*** Begin section ***
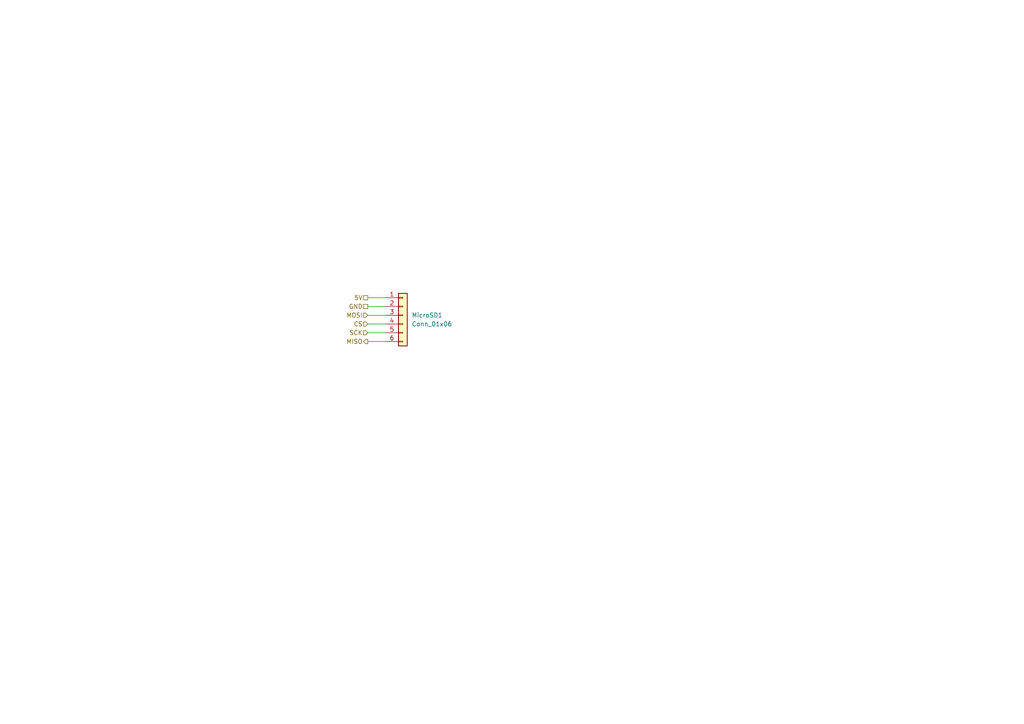
<source format=kicad_sch>
(kicad_sch (version 20211123) (generator eeschema)

  (uuid 86d5139a-6204-4f37-921a-6453e7fa6d31)

  (paper "A4")

  


  (wire (pts (xy 106.68 93.98) (xy 111.76 93.98))
    (stroke (width 0) (type default) (color 0 0 0 0))
    (uuid 17803621-8d7c-4e19-aaaa-12aeecce1be3)
  )
  (wire (pts (xy 106.68 96.52) (xy 111.76 96.52))
    (stroke (width 0) (type default) (color 0 0 0 0))
    (uuid 282c7ca4-c4cb-472d-911e-e958c3b22537)
  )
  (wire (pts (xy 106.68 86.36) (xy 111.76 86.36))
    (stroke (width 0) (type default) (color 0 0 0 0))
    (uuid 43a68eaa-93e9-4cd7-885e-c3db5ec47dbc)
  )
  (wire (pts (xy 106.68 99.06) (xy 111.76 99.06))
    (stroke (width 0) (type default) (color 0 0 0 0))
    (uuid 60d1c907-155b-43c9-bbea-8420f2f6c8e6)
  )
  (wire (pts (xy 106.68 91.44) (xy 111.76 91.44))
    (stroke (width 0) (type default) (color 0 0 0 0))
    (uuid 7634b337-c2c7-42fc-9ae1-c73a0020fda2)
  )
  (wire (pts (xy 106.68 88.9) (xy 111.76 88.9))
    (stroke (width 0) (type default) (color 0 0 0 0))
    (uuid 8a5469e0-f985-466c-b253-7cdefb9e70da)
  )

  (hierarchical_label "CS" (shape input) (at 106.68 93.98 180)
    (effects (font (size 1.27 1.27)) (justify right))
    (uuid 556f92f0-b073-440e-82db-55c138f24089)
  )
  (hierarchical_label "GND" (shape passive) (at 106.68 88.9 180)
    (effects (font (size 1.27 1.27)) (justify right))
    (uuid 5b79477c-1a4f-4522-884a-8599cae88660)
  )
  (hierarchical_label "MOSI" (shape input) (at 106.68 91.44 180)
    (effects (font (size 1.27 1.27)) (justify right))
    (uuid 66a3107d-0d28-4a18-9c62-b23f8bf8f3ab)
  )
  (hierarchical_label "MISO" (shape output) (at 106.68 99.06 180)
    (effects (font (size 1.27 1.27)) (justify right))
    (uuid 8356a005-252d-45a1-a9ca-58795129d209)
  )
  (hierarchical_label "SCK" (shape input) (at 106.68 96.52 180)
    (effects (font (size 1.27 1.27)) (justify right))
    (uuid 86f3bfb8-96c4-4778-a1b4-181bf5a291ae)
  )
  (hierarchical_label "5V" (shape passive) (at 106.68 86.36 180)
    (effects (font (size 1.27 1.27)) (justify right))
    (uuid c3776d2e-f777-4f97-9b03-e2c039e895fd)
  )

  (symbol (lib_id "Connector_Generic:Conn_01x06") (at 116.84 91.44 0) (unit 1)
    (in_bom yes) (on_board yes) (fields_autoplaced)
    (uuid 922f3bf7-31aa-4439-a121-626d144291e1)
    (property "Reference" "MicroSD1" (id 0) (at 119.38 91.4399 0)
      (effects (font (size 1.27 1.27)) (justify left))
    )
    (property "Value" "Conn_01x06" (id 1) (at 119.38 93.9799 0)
      (effects (font (size 1.27 1.27)) (justify left))
    )
    (property "Footprint" "Connector_PinHeader_2.54mm:PinHeader_1x06_P2.54mm_Vertical" (id 2) (at 116.84 91.44 0)
      (effects (font (size 1.27 1.27)) hide)
    )
    (property "Datasheet" "~" (id 3) (at 116.84 91.44 0)
      (effects (font (size 1.27 1.27)) hide)
    )
    (pin "1" (uuid 07cf8499-4ab2-4493-ba86-98066185fdfe))
    (pin "2" (uuid 8830160f-e1bc-4524-a392-cb807557b489))
    (pin "3" (uuid bc09cb49-705f-472f-9a08-778b3febf805))
    (pin "4" (uuid df17c83b-2855-4a4a-b3a6-70efd15f93d2))
    (pin "5" (uuid f13c62e0-99dd-4f74-890a-2157b039c0bf))
    (pin "6" (uuid e2905e27-8393-4708-9e00-9bc3cb7ec0d7))
  )
)

</source>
*** End section ***
*Goal of the exercise:* The required answer is each line of the entries containing the string "shape".

*Worked solution:*
  (hierarchical_label "CS" (shape input) (at 106.68 93.98 180)
  (hierarchical_label "GND" (shape passive) (at 106.68 88.9 180)
  (hierarchical_label "MOSI" (shape input) (at 106.68 91.44 180)
  (hierarchical_label "MISO" (shape output) (at 106.68 99.06 180)
  (hierarchical_label "SCK" (shape input) (at 106.68 96.52 180)
  (hierarchical_label "5V" (shape passive) (at 106.68 86.36 180)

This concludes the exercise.